The Evolution of Love

I’ve been writing in recent weeks on how much our lives have changed as a result of Mary Elizabeth’s stroke, and how challenging it can be at times to embrace a future that we weren’t expecting, without pining too much for the past.

I went to a support group a few months ago, composed mainly of women in their 60s whose husbands had suffered strokes in the last 3 years.  I was clearly not in their demographic, but we all had something in common – a spouse who had been profoundly disabled as a result of a stroke.  I asked the group if any of them ever felt like they were in mourning for their pre-stroke husbands, or if they felt as if their husbands were different people.

Immediately, I sensed I had asked the wrong question and hackles went up around the room.  Each lady in turn responded fiercely that their husbands were the same people down in there somewhere, and they had never left.  There was an awkward pause and then one of the more quiet women started to speak slowly, her voice quavering.  “My husband died the day he had that stroke.  The man I am married to today is not the man I married 25 years ago.”  With that she let out a stifled sob and began to weep quietly.

It’s a complex issue and one that’s hard to talk about without feeling uncomfortable, guilty or embarrassed.  By expressing feelings of grief or loss for somebody who’s still alive, we’re tacitly acknowledging that there’s something about our loved ones that’s gone, and that we’re not expecting it to come back.  And that contradicts the oft-expressed hope that recovery will be swift and complete.

I’ve said before that I can’t see a video or picture of Mary Elizabeth – or even her handwriting – from before the stroke, without overwhelming feelings of loss and  sadness.  But is that giving short shrift, or dishonoring the Mary Elizabeth that sits next to me and holds my hand in the movies, and sleeps next to me every night?  The Mary Elizabeth who survived 137 days in the hospital, working through endless hours of physical and speech therapy to get to where she is today?  She was and is a remarkable woman.  But a different woman than she was before December 5, 2009.

I’m also aware of myself, and my role as a caregiver to Mary Elizabeth and my children, and how important it is to take good care of myself.  Because I read a sobering statistic the other day about divorce rates in marriages where one spouse is a caregiver for the other.  Do these divorcing couples fall out of love?  Is it because of exhaustion or burnout?  Or is it because one day somebody wakes up and realizes that they’re married to a stranger.

I can say with certainty that my love for Mary Elizabeth is undiminished.  But it has changed.  Like any human emotion, love is multi-faceted and multi-dimensional and ever-changing.

As she lay unresponsive and inert in a London hospital bed, my love for her was primal and fiercely protective, overshadowed with the fear that she might not wake up.

As she began her recovery and made rapid progress, my love for her was brave, and filled with exuberance and hope for a full recovery.

As her advances slowed down and we began to adjust our expectations, my love for her  was enveloped with concern and again protective, and yes, tinged with doubt.

And now, as we continue to adjust, my love for her is becoming supported by understanding, acceptance and realism.

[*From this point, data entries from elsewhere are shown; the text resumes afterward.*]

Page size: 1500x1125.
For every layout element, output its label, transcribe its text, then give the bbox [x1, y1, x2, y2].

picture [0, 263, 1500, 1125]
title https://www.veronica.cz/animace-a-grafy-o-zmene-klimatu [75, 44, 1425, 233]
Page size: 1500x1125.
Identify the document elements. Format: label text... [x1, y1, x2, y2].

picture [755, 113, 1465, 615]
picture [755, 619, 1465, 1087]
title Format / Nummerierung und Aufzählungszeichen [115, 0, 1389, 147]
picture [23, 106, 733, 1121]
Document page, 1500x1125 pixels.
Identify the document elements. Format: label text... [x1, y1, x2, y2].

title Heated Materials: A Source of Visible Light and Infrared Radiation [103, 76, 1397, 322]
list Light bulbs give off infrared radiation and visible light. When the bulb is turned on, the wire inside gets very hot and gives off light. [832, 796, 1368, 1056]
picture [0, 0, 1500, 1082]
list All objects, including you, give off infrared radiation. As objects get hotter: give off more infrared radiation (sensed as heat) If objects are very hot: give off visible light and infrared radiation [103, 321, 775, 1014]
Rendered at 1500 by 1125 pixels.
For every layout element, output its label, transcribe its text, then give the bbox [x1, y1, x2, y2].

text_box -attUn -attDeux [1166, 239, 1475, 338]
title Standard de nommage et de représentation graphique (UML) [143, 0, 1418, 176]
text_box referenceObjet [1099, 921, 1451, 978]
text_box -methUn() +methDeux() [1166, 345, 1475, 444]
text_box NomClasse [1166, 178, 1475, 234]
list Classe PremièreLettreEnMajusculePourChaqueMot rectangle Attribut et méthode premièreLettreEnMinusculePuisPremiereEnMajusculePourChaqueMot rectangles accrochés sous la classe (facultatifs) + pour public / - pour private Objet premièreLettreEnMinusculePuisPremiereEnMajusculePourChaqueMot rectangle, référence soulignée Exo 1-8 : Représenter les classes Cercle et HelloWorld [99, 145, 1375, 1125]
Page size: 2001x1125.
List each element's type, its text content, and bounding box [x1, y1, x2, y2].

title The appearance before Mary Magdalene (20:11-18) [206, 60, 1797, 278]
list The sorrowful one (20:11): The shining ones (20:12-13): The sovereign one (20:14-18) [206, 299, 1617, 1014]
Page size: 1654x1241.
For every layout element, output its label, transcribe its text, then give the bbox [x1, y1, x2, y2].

So yes, on one level we’re going through wrenching, cataclysmic change, but underneath it runs a quiet, no less persistent force of evolution and transformation.

8 thoughts on “The Evolution of Love

  1. This edition of your blog is more than moving and insightful. You have touched on metaphysics and neurobiology. I second one of your readers who recent commented that your observations will change the world.
    The conclusion I draw is that changed love is still LOVE. Maybe the ones who get divorced don’t understand that. Fortunately, you do!
    Brilliant!

  2. You have clearly captured the internal conflict most caregivers to their spouses surely must be experiencing, regardless of what they may say in group therapy. That the others in the support group could not acknowledge this as your reality is sad, but understandable. Your insights throughout you journey have been profound and extremely well expressed, and we…your readers and loved ones, and I would daresay Mary Elizabeth…are all the better for it.

  3. Scott, I hear you wrestling with and addressing honestly an important truth. It makes so much sense to me that you would grieve the loss ME’s pre-stroke self, while still loving her, and loving her all along, *and* that it would be guilt provoking to acknowledge this loss. I still struggle with the nature of acceptance as not meaning “to give up,” but “to acknowledge and work with what is.” It seems that you are walking this fine line: grieving your loss, honoring reality, and continuing to feel and express your love. Of course, all of our relationships change and we have to adapt…however, when the adaptation has to occur over months and not decades the contrast is very sharp. I am grateful for your modeling this process. Much love, Grace

  4. Scott,
    Your words are beautiful and heartfelt. You and Mary Elizabeth share a very rare relationship and love – thank you for sharing your true feelings and showing the rest of us the way.

  5. Wow Scott that’s an amazing, beautiful post. Thank you for the honest and loving expression of your feelings about this experience and how it has changed you both.

  6. Your writing really hit a high note with this one, and I think it’s because you were so, so honest. Interested to hear more about the ongoing evolution and struggles you face as a caregiver, because this is a subject that falls into the shadows. Keep it up. (And happy summer from the West Coast!)